Describing the nuclear crisis in Japan as a wake-up call to India, which has launched a huge expansion programme based on the deal with the United States and other countries, the Coalition for Nuclear Disarmament and Peace (CNDP) has called for a transparent public safety audit of all nuclear facilities, involving not only government personnel but also members of civil society and independent experts.
India must radically review its nuclear power policy for appropriateness, safety, cost and public acceptance, based on a holistic view of the country's energy needs and best ways of sustainably meeting them. There should be a moratorium on further civilian nuclear activity. The Ministry of Environment and Forests must revoke all conditional clearances granted for nuclear projects, including Jaitapur and other reactors, says a CNDP statement issued here on Monday.
In Japan, three Fukushima Daiichi reactors have suffered a loss-of-coolant accident and may yet undergo a partial or complete core meltdown with catastrophic consequences. There have been radioactive releases of unspecified quantities from the reactors. Radioactivity from Fukushima has been detected 100 km away, says the CNDP.
There is clinching evidence of reactor core/fuel damage in Reactor 1, which suffered two explosions, while Reactor 3 suffered one explosion. The situation is not yet under control despite desperate measures like pumping seawater into the reactors. There are fears that spent fuel rods stored in the Reactor 1 building, in keeping with the General Electric design, may pose a grave hazard because of the flooding of the site following the March 11 quake-tsunami. These rods contain large quantities of high level radioactive waste, according to the statement.
Small individual incidents at nuclear plants can combine to cause a serious accident. In Fukushima, the earthquake cut off primary power supply to the reactors. The reactors had backup power supply, but this too was damaged. The loss of cooling power led to the explosions.
Japan is a technologically advanced country and its reactors are designed to withstand quakes and tsunamis. But the Fukushima crisis shows that all nuclear reactors are vulnerable to catastrophic accidents irrespective of safety measures, says the CNDP.

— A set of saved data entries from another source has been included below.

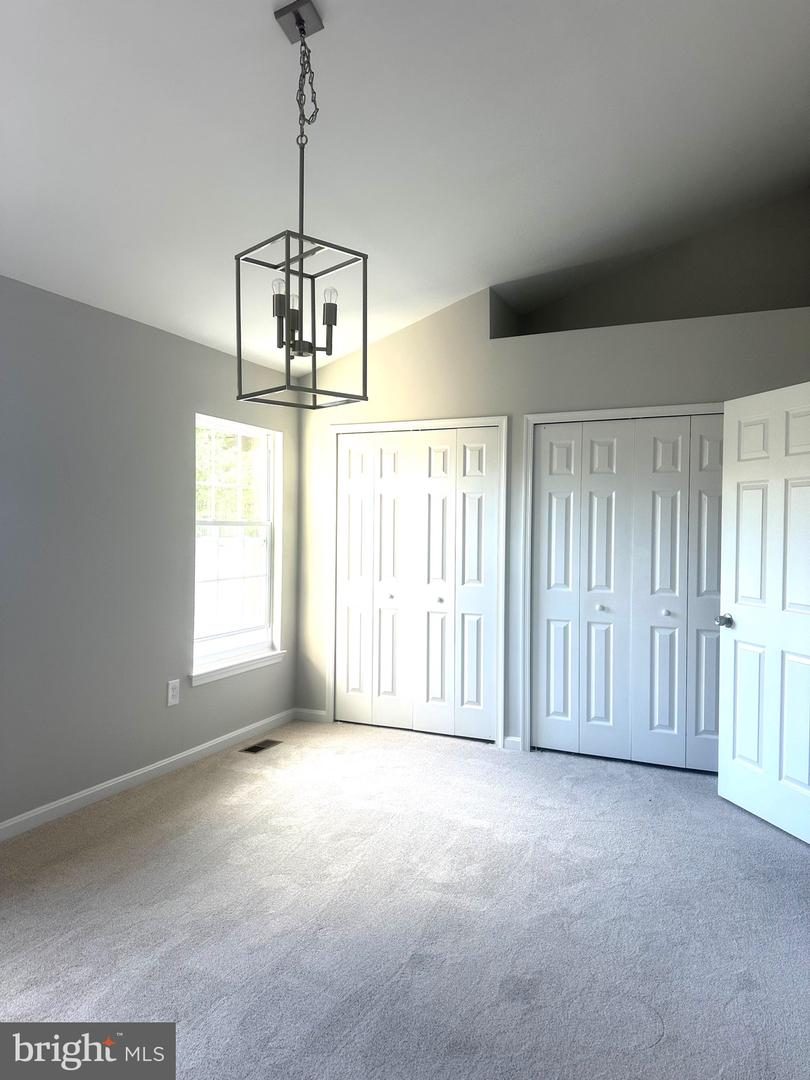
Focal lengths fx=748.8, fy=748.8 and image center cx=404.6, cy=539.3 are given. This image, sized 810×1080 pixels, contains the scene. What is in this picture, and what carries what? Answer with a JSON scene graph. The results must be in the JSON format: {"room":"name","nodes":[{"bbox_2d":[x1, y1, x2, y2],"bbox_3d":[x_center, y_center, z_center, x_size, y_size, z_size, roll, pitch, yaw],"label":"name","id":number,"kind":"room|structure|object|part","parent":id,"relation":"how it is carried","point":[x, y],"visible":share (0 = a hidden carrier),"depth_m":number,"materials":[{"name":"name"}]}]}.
{"room":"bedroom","nodes":[
{"label":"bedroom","id":0,"kind":"room"},
{"bbox_2d":[0,273,298,829],"bbox_3d":[-1.888,0.070,3.134,0.157,2.474,5.596,1,1,25],"label":"left wall","id":1,"kind":"structure","parent":0,"point":[143,763],"depth_m":3.76,"materials":[{"name":"grey paint"}]},
{"bbox_2d":[0,708,292,841],"bbox_3d":[-1.829,1.269,3.094,0.014,0.085,5.038,1,1,25],"label":"baseboard","id":2,"kind":"structure","parent":1,"relation":"attached to","point":[192,752],"depth_m":3.92,"materials":[{"name":"white paint"}]},
{"bbox_2d":[166,678,180,706],"bbox_3d":[-1.305,0.861,4.225,0.009,0.141,0.088,1,1,25],"label":"wall socket","id":3,"kind":"object","parent":1,"relation":"attached to","point":[174,693],"visible":0.98,"depth_m":4.22,"materials":[{"name":"white plastic"}]},
{"bbox_2d":[192,414,282,679],"bbox_3d":[-1.116,0.022,4.851,0.114,1.551,0.959,1,1,25],"label":"window","id":4,"kind":"structure","parent":1,"relation":"in","point":[219,652],"depth_m":4.97,"materials":[{"name":"white"}]},
{"bbox_2d":[189,649,285,685],"bbox_3d":[-1.071,0.810,4.812,0.100,0.080,0.984,1,1,25],"label":"window sill","id":5,"kind":"structure","parent":1,"relation":"attached to","point":[236,670],"depth_m":4.73,"materials":[{"name":"white paint"}]},
{"bbox_2d":[0,718,809,1079],"bbox_3d":[0.154,1.381,2.420,4.558,0.105,5.805,1,1,25],"label":"carpet floor","id":6,"kind":"structure","parent":0,"point":[196,806],"depth_m":2.62,"materials":[{"name":"grey carpet"}]},
{"bbox_2d":[239,738,281,754],"bbox_3d":[-0.905,1.297,4.704,0.122,0.007,0.300,1,1,25],"label":"floor vent","id":7,"kind":"object","parent":6,"relation":"in","point":[254,747],"visible":0.97,"depth_m":4.69,"materials":[{"name":"metal"}]},
{"bbox_2d":[0,0,809,386],"bbox_3d":[0.057,-1.738,2.453,4.416,0.571,5.882,1,1,25],"label":"ceiling","id":8,"kind":"structure","parent":0,"point":[268,39],"depth_m":2.91,"materials":[{"name":"white paint"}]},
{"bbox_2d":[235,0,370,410],"bbox_3d":[-0.317,-1.032,2.330,0.325,1.208,0.321,0,1,-44],"label":"pendant light","id":9,"kind":"object","parent":8,"relation":"hanging from","point":[334,318],"visible":1,"depth_m":2.32,"materials":[{"name":"black metal"}]},
{"bbox_3d":[-0.384,-0.750,2.285,0.046,0.077,0.044,0,1,-44],"label":"bulb","id":10,"kind":"part","parent":9,"relation":"part of","materials":[{"name":"clear glass"}]},
{"bbox_3d":[-0.347,-0.706,2.335,0.050,0.099,0.048,0,1,-44],"label":"candle bulb","id":11,"kind":"part","parent":9,"relation":"part of","materials":[{"name":"clear glass"}]},
{"bbox_3d":[-0.240,-0.696,2.377,0.052,0.165,0.050,0,1,-44],"label":"candle bulb","id":12,"kind":"part","parent":9,"relation":"part of","materials":[{"name":"clear glass"}]},
{"bbox_3d":[-0.232,-0.742,2.299,0.043,0.063,0.041,0,1,-44],"label":"bulb","id":13,"kind":"part","parent":9,"relation":"part of","materials":[{"name":"glass"}]},
{"bbox_2d":[295,240,809,755],"bbox_3d":[0.954,-0.181,4.661,3.842,2.993,0.155,1,1,25],"label":"back wall","id":14,"kind":"structure","parent":0,"point":[470,391],"depth_m":4.71,"materials":[{"name":"paint"}]},
{"bbox_2d":[293,708,325,722],"bbox_3d":[-0.676,1.250,5.331,0.256,0.086,0.014,1,1,25],"label":"baseboard","id":15,"kind":"structure","parent":14,"relation":"attached to","point":[314,718],"depth_m":5.32,"materials":[{"name":"white paint"}]},
{"bbox_2d":[333,425,498,742],"bbox_3d":[0.053,0.284,5.025,1.160,2.023,0.085,1,1,25],"label":"bifold closet door","id":16,"kind":"structure","parent":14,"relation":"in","point":[346,711],"depth_m":5.01,"materials":[{"name":"white paint"}]},
{"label":"panel","id":17,"kind":"part","parent":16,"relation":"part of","materials":[{"name":"white paint"}]},
{"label":"panel","id":18,"kind":"part","parent":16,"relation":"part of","materials":[{"name":"white paint"}]},
{"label":"knob","id":19,"kind":"part","parent":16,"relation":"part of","materials":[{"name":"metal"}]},
{"bbox_3d":[0.193,0.323,5.021,0.298,2.038,0.105,1,1,25],"label":"panel","id":20,"kind":"part","parent":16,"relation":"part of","materials":[{"name":"white paint"}]},
{"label":"knob","id":21,"kind":"part","parent":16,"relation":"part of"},
{"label":"panel","id":22,"kind":"part","parent":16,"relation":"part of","materials":[{"name":"white paint"}]},
{"bbox_2d":[325,413,508,750],"bbox_3d":[0.041,0.253,5.033,1.292,2.095,0.088,1,1,25],"label":"door frame","id":23,"kind":"structure","parent":14,"relation":"attached to","point":[499,722],"depth_m":4.93,"materials":[{"name":"white paint"}]},
{"bbox_2d":[502,735,522,750],"bbox_3d":[0.672,1.269,4.671,0.112,0.086,0.014,1,1,25],"label":"baseboard","id":24,"kind":"structure","parent":14,"relation":"attached to","point":[512,738],"depth_m":4.67,"materials":[{"name":"white paint"}]},
{"bbox_2d":[520,403,722,756],"bbox_3d":[1.421,0.271,4.404,1.384,2.098,0.138,1,1,25],"label":"door frame","id":25,"kind":"structure","parent":14,"relation":"attached to","point":[541,416],"depth_m":4.62,"materials":[{"name":"white paint"}]},
{"bbox_2d":[533,416,723,773],"bbox_3d":[1.371,0.303,4.384,1.225,2.017,0.083,1,1,25],"label":"bifold closet door","id":26,"kind":"structure","parent":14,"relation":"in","point":[550,609],"depth_m":4.41,"materials":[{"name":"white paint"}]},
{"bbox_3d":[0.962,0.353,4.742,0.257,2.006,0.115,1,1,25],"label":"panel","id":27,"kind":"part","parent":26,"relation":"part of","materials":[{"name":"white paint"}]},
{"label":"panel","id":28,"kind":"part","parent":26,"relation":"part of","materials":[{"name":"white paint"}]},
{"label":"panel","id":29,"kind":"part","parent":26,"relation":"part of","materials":[{"name":"white paint"}]},
{"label":"panel","id":30,"kind":"part","parent":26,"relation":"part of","materials":[{"name":"white paint"}]},
{"bbox_2d":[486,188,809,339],"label":"wall niche","id":31,"kind":"object","parent":14,"relation":"in","point":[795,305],"visible":0.54,"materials":[{"name":"grey paint"}]},
{"bbox_2d":[716,380,809,843],"bbox_3d":[1.757,0.309,3.470,0.169,2.034,0.852,0,1,-14],"label":"open door","id":32,"kind":"structure","parent":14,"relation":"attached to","point":[722,761],"depth_m":3.56,"materials":[{"name":"white paint"}]},
{"bbox_3d":[1.627,0.413,3.793,0.095,0.066,0.094,0,1,-14],"label":"doorknob","id":33,"kind":"part","parent":32,"relation":"part of","materials":[{"name":"silver metal"}]},
{"label":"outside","id":34,"kind":"structure","parent":0,"visible":0},
{"label":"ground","id":35,"kind":"structure","parent":34,"visible":0},
{"bbox_2d":[196,425,264,522],"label":"tree","id":36,"kind":"object","parent":35,"relation":"on","point":[205,473],"visible":0.14,"materials":[{"name":"green plant"}]},
{"bbox_2d":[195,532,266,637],"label":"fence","id":37,"kind":"object","parent":35,"relation":"on","point":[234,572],"visible":0.3,"depth_m":11.04,"materials":[{"name":"white"}]}
]}

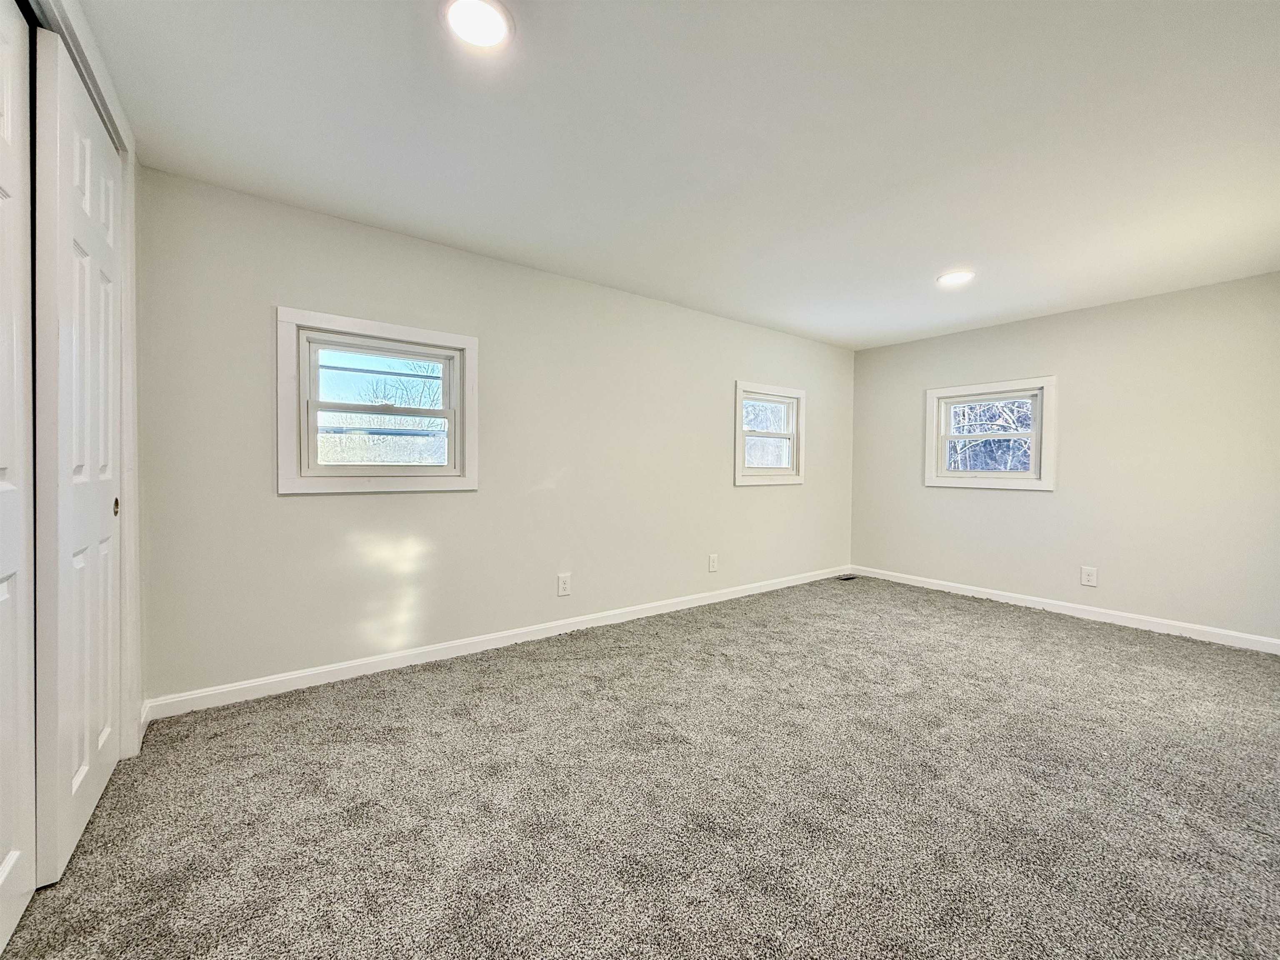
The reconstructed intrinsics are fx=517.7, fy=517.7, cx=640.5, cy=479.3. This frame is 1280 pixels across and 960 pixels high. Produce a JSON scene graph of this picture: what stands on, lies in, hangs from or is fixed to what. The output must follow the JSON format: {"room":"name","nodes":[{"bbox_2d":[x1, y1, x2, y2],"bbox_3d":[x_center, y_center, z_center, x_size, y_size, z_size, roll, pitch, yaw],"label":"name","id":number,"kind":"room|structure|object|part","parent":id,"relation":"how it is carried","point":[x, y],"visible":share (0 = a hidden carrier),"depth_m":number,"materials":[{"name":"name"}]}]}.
{"room":"bedroom","nodes":[
{"label":"bedroom","id":0,"kind":"room"},
{"bbox_2d":[28,0,145,762],"bbox_3d":[-1.488,-0.112,1.296,0.161,2.418,1.830,0,1,-37],"label":"left wall","id":1,"kind":"structure","parent":0,"point":[128,143],"depth_m":1.93,"materials":[{"name":"white paint"}]},
{"bbox_2d":[0,0,36,956],"bbox_3d":[-1.342,-0.075,1.009,0.048,2.330,0.835,0,1,-37],"label":"closet door","id":2,"kind":"structure","parent":1,"relation":"in","point":[1,853],"depth_m":1.25,"materials":[{"name":"white paint"}]},
{"bbox_2d":[34,25,123,891],"bbox_3d":[-1.780,-0.078,1.660,0.053,2.320,0.803,0,1,-37],"label":"door","id":3,"kind":"structure","parent":1,"relation":"in","point":[93,743],"depth_m":1.49,"materials":[{"name":"white paint"}]},
{"bbox_3d":[-1.882,0.098,1.860,0.022,0.062,0.030,0,1,-37],"label":"knob","id":4,"kind":"part","parent":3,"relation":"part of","materials":[{"name":"gold metal"}]},
{"bbox_2d":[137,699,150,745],"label":"baseboard","id":5,"kind":"structure","parent":1,"relation":"attached to","point":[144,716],"depth_m":2.15,"materials":[{"name":"white paint"}]},
{"bbox_2d":[137,165,855,705],"bbox_3d":[-0.064,-0.161,3.904,5.713,2.408,0.159,0,1,-37],"label":"back wall","id":6,"kind":"structure","parent":0,"point":[284,283],"depth_m":2.99,"materials":[{"name":"paint"}]},
{"bbox_2d":[275,306,478,495],"bbox_3d":[-1.419,-0.385,2.872,1.012,0.912,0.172,0,1,-37],"label":"window","id":7,"kind":"structure","parent":6,"relation":"in","point":[343,469],"depth_m":2.81,"materials":[{"name":"white"}]},
{"bbox_2d":[145,565,847,719],"bbox_3d":[0.018,0.994,3.894,5.404,0.093,0.015,0,1,-37],"label":"baseboard","id":8,"kind":"structure","parent":6,"relation":"attached to","point":[308,673],"depth_m":2.96,"materials":[{"name":"white paint"}]},
{"bbox_2d":[557,572,571,596],"bbox_3d":[-0.517,0.713,3.506,0.089,0.143,0.009,0,1,-37],"label":"wall socket","id":9,"kind":"object","parent":6,"relation":"attached to","point":[563,584],"visible":0.98,"depth_m":3.50,"materials":[{"name":"white plastic"}]},
{"bbox_2d":[707,552,718,571],"bbox_3d":[0.609,0.699,4.338,0.095,0.149,0.010,0,1,-37],"label":"wall socket","id":10,"kind":"object","parent":6,"relation":"attached to","point":[714,563],"visible":0.98,"depth_m":4.33,"materials":[{"name":"white plastic"}]},
{"bbox_2d":[733,381,805,486],"bbox_3d":[1.149,-0.408,4.777,0.952,0.915,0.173,0,1,-37],"label":"window","id":11,"kind":"structure","parent":6,"relation":"in","point":[743,469],"depth_m":4.79,"materials":[{"name":"white"}]},
{"bbox_2d":[0,574,1279,959],"bbox_3d":[0.920,1.149,2.157,6.196,0.114,4.217,0,1,-37],"label":"carpet floor","id":12,"kind":"structure","parent":0,"point":[1026,627],"depth_m":1.75,"materials":[{"name":"carpet"}]},
{"bbox_2d":[836,572,858,581],"bbox_3d":[2.117,1.012,5.349,0.263,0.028,0.128,0,1,-37],"label":"floor vent","id":13,"kind":"object","parent":12,"relation":"in","point":[846,579],"visible":0.97,"depth_m":5.33,"materials":[{"name":"metal"}]},
{"bbox_2d":[70,0,1279,349],"bbox_3d":[0.997,-1.361,2.219,6.152,0.124,4.242,0,1,-37],"label":"ceiling","id":14,"kind":"structure","parent":0,"point":[955,240],"depth_m":1.97,"materials":[{"name":"white paint"}]},
{"bbox_2d":[441,0,513,49],"bbox_3d":[-0.466,-1.304,1.474,0.205,0.010,0.206,0,1,-37],"label":"recessed light","id":15,"kind":"object","parent":14,"relation":"in","point":[488,20],"visible":0.98,"depth_m":1.48,"materials":[{"name":"white plastic"}]},
{"bbox_2d":[936,269,974,285],"bbox_3d":[2.046,-1.312,3.369,0.210,0.010,0.211,0,1,-37],"label":"recessed light","id":16,"kind":"object","parent":14,"relation":"in","point":[955,278],"visible":0.99,"depth_m":3.35,"materials":[{"name":"white plastic"}]},
{"bbox_2d":[850,271,1279,644],"bbox_3d":[3.410,-0.129,4.160,0.162,2.403,3.689,0,1,-37],"label":"right wall","id":17,"kind":"structure","parent":0,"point":[1053,318],"depth_m":3.86,"materials":[{"name":"paint"}]},
{"bbox_2d":[923,375,1055,490],"bbox_3d":[3.083,-0.385,4.603,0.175,0.934,1.013,0,1,-37],"label":"window","id":18,"kind":"structure","parent":17,"relation":"in","point":[1024,485],"depth_m":4.56,"materials":[{"name":"white"}]},
{"bbox_2d":[850,565,1279,654],"bbox_3d":[3.313,1.017,4.128,0.015,0.093,3.501,0,1,-37],"label":"baseboard","id":19,"kind":"structure","parent":17,"relation":"attached to","point":[1061,611],"depth_m":3.94,"materials":[{"name":"white paint"}]},
{"bbox_2d":[1080,565,1097,586],"bbox_3d":[3.483,0.751,4.027,0.009,0.149,0.092,0,1,-37],"label":"wall socket","id":20,"kind":"object","parent":17,"relation":"attached to","point":[1090,576],"visible":0.99,"depth_m":4.02,"materials":[{"name":"white plastic"}]},
{"label":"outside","id":21,"kind":"structure","parent":0,"visible":0},
{"label":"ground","id":22,"kind":"structure","parent":21,"visible":0},
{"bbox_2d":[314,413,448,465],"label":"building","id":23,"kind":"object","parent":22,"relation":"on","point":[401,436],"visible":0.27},
{"bbox_2d":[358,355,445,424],"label":"bare tree","id":24,"kind":"object","parent":22,"relation":"on","point":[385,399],"visible":0.32,"materials":[{"name":"brown plant"}]},
{"bbox_2d":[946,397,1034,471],"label":"tree","id":25,"kind":"object","parent":22,"relation":"on","point":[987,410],"visible":0.26,"depth_m":9.07,"materials":[{"name":"plant"}]}
]}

India is planning the world's largest nuclear complex on the Konkan coast in Jaitapur and several other “nuclear power parks” along the coast and inland. However, the country does not even have an independent regulatory authority that can evaluate and certify reactor designs and set its own safety regulations and standards. Under the circumstances, further nuclear expansion is highly irrational, says the CNDP.